Start of SUPPLIED MATERIAL

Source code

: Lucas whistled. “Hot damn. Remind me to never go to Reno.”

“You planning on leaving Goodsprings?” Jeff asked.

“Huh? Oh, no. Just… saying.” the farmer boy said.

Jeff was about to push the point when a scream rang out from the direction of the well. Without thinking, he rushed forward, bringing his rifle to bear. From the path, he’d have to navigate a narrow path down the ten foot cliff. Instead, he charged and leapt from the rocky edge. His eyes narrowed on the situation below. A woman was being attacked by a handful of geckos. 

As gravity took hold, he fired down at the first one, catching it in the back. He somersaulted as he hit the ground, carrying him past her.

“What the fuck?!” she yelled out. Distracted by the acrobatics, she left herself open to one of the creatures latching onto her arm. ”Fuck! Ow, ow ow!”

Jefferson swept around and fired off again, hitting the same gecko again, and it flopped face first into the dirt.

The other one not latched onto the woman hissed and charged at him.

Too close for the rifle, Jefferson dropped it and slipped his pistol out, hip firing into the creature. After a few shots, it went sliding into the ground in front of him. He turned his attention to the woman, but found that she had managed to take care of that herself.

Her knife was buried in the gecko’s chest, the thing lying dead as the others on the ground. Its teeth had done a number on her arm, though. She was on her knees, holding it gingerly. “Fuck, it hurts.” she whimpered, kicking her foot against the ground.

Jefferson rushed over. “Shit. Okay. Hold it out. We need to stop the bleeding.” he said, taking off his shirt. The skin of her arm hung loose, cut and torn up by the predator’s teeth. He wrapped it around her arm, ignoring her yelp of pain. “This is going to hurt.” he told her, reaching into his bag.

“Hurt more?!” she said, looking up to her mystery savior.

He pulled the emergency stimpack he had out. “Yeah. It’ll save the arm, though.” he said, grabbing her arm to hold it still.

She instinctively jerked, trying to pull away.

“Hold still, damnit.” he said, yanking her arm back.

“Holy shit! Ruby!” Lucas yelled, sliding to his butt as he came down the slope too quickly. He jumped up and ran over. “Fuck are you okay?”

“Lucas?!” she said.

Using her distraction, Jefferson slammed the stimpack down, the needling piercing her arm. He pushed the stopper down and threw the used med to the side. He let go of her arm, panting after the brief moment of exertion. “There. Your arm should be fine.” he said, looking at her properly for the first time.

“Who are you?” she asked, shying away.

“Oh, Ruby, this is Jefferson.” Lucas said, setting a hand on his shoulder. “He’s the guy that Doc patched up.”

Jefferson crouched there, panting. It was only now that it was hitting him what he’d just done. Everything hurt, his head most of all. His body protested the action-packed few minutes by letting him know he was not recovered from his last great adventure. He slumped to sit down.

End of SUPPLIED MATERIAL

TO DO:
Please give every entry again, precisely as it appears.

RESPONSE BOX:
Source code

: Lucas whistled. “Hot damn. Remind me to never go to Reno.”

“You planning on leaving Goodsprings?” Jeff asked.

“Huh? Oh, no. Just… saying.” the farmer boy said.

Jeff was about to push the point when a scream rang out from the direction of the well. Without thinking, he rushed forward, bringing his rifle to bear. From the path, he’d have to navigate a narrow path down the ten foot cliff. Instead, he charged and leapt from the rocky edge. His eyes narrowed on the situation below. A woman was being attacked by a handful of geckos. 

As gravity took hold, he fired down at the first one, catching it in the back. He somersaulted as he hit the ground, carrying him past her.

“What the fuck?!” she yelled out. Distracted by the acrobatics, she left herself open to one of the creatures latching onto her arm. ”Fuck! Ow, ow ow!”

Jefferson swept around and fired off again, hitting the same gecko again, and it flopped face first into the dirt.

The other one not latched onto the woman hissed and charged at him.

Too close for the rifle, Jefferson dropped it and slipped his pistol out, hip firing into the creature. After a few shots, it went sliding into the ground in front of him. He turned his attention to the woman, but found that she had managed to take care of that herself.

Her knife was buried in the gecko’s chest, the thing lying dead as the others on the ground. Its teeth had done a number on her arm, though. She was on her knees, holding it gingerly. “Fuck, it hurts.” she whimpered, kicking her foot against the ground.

Jefferson rushed over. “Shit. Okay. Hold it out. We need to stop the bleeding.” he said, taking off his shirt. The skin of her arm hung loose, cut and torn up by the predator’s teeth. He wrapped it around her arm, ignoring her yelp of pain. “This is going to hurt.” he told her, reaching into his bag.

“Hurt more?!” she said, looking up to her mystery savior.

He pulled the emergency stimpack he had out. “Yeah. It’ll save the arm, though.” he said, grabbing her arm to hold it still.

She instinctively jerked, trying to pull away.

“Hold still, damnit.” he said, yanking her arm back.

“Holy shit! Ruby!” Lucas yelled, sliding to his butt as he came down the slope too quickly. He jumped up and ran over. “Fuck are you okay?”

“Lucas?!” she said.

Using her distraction, Jefferson slammed the stimpack down, the needling piercing her arm. He pushed the stopper down and threw the used med to the side. He let go of her arm, panting after the brief moment of exertion. “There. Your arm should be fine.” he said, looking at her properly for the first time.

“Who are you?” she asked, shying away.

“Oh, Ruby, this is Jefferson.” Lucas said, setting a hand on his shoulder. “He’s the guy that Doc patched up.”

Jefferson crouched there, panting. It was only now that it was hitting him what he’d just done. Everything hurt, his head most of all. His body protested the action-packed few minutes by letting him know he was not recovered from his last great adventure. He slumped to sit down.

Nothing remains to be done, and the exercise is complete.